Note that the time periods are rolling time periods and the plans here are reviewed and updated monthly.

Short term (3m)

Monorepo support

  • Current status: In progress
  • Expected effort: <5% team time
  • Why: Monorepos are commonplace but exert a huge toll on systems like ours - so much so that customers feel a significant ammount of pain and with
  • Most of the previously considered work actually resides with other teams, so our role in this will largely be support.

GitServer HA

  • Current status: In progress

  • Expected effort: ~50% team time

  • Why: Code host connectivity, scalability and reliability is at the heart of our product, underpinning literally all other features. As we scale the size of customers we’re trying to win and delight, we cannot avoid tactical work to expand our functional coverage (which code hosts we support and how completely), but we also need to ensure Sourcegraph can handle the current and future challenges that the largest customers will throw at it with regards to the size of their repos, number of repos and performance required.

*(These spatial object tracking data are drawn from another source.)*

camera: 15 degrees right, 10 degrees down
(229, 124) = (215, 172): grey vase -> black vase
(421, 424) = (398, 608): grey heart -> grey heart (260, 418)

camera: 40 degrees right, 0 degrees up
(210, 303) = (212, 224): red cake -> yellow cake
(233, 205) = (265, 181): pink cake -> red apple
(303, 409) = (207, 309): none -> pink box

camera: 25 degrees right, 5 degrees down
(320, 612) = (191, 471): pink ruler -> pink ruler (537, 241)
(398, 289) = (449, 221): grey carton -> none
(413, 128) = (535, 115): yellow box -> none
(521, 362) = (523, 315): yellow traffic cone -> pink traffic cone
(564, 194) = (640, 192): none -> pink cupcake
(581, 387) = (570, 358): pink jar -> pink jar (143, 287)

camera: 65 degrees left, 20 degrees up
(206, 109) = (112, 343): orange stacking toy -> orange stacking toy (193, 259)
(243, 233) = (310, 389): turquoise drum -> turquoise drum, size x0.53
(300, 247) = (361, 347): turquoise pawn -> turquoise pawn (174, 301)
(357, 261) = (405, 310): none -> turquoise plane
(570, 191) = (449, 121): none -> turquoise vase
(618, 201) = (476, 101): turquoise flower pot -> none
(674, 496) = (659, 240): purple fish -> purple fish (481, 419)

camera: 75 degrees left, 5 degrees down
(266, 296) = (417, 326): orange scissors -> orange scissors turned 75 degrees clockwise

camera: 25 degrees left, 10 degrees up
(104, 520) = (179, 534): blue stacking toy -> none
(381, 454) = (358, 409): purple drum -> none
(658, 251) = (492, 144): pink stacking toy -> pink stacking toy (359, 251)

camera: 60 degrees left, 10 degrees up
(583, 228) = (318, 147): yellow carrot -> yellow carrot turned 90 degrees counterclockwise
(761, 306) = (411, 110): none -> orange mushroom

  • This is partially in aid of monorepo support, and partly system resilience.

  • More information and problem context available here.

  1. Current work is related to replacing the hashing algorith to prevent the redistribution (rebalancing) of repos across the available Gitservers when a Gitserver is added or removed.
  2. Next step is to trial repo duplication (copies on more than one Gitserver) in Sourcegraph.com
  3. After that, making control of the replication factor customer editable (likely not in )
  4. Future work (Not within ) - sharding monorepos across multiple Gitservers

Perforce support

  • Current status: In progress

  • Expected effort: ~10% team time

  • Why: Support our largest customers in a robust and reliable way, no matter how many repos and what size.

  • Support Perforce wildcard permission syncing (completed by the Distribution team - docs)

  • Improved git-p4 repo syncing performance

    • Close collaboration between Distribution team and large customer
    • We were able to make massive headway updating git-p4, but the customer have produced an even faster C++ version
    • Currently in the process of adopting this into our product for use behind a feature flag - GH Issue

Mid term (6m)

GitServer HA Cont.

Continued from above

What:

  1. Better support for monorepos, likely through better utilization of ability to replicate or shard monorepos across multiple GitServer instances within Sourcegraph

Why: Support our largest customers in a robust and reliable way, no matter how many repos and what size.

Gerrit Permissions syncing

What: Gerrit supports permissions more granular than just repo-level. Since this is needed to properly (in a long term way) support Perforce too, we’re expecting to do work to change our internal model to support more granualr permissions, then add Gerrit support properly on top of this.

Why: Needed to unblock at least 1 customer. Currently investigating the value to other customers who are known Gerrit users, and the depth of support needed.

1(With the exception of Perforce which utilizes a hack where directories with more graunlar permissions appear as repos within Sourcegraph).

BB Cloud permissions

What: Support permissions syncing for BitBucket Cloud.

GitHub Issue

Why: Currently blocking expansion for at least one large customer as well as being strategically valuable as Atlassian have announce EOL for BB Server, meaning many other BB Server customers will likely move to BB Cloud and want this support.

Long term (12m)

TODO

What we’re not working on

What are we explicitly not working on? Are there frequent requests from customers or other teams we are choosing not to take on? Making that explicit makes other teams understand the strategy and reduces back and forth.
If there is a time component (e.g. “We’re not working on this this Q but likely to pick it up next Q”), call it out.

TODO

Phabricator support

  • Current status: Under investigation
  • Expected effort: TBD
  • Currently under investigation to try and ID customer need in light of upcoming Phabricator deprication.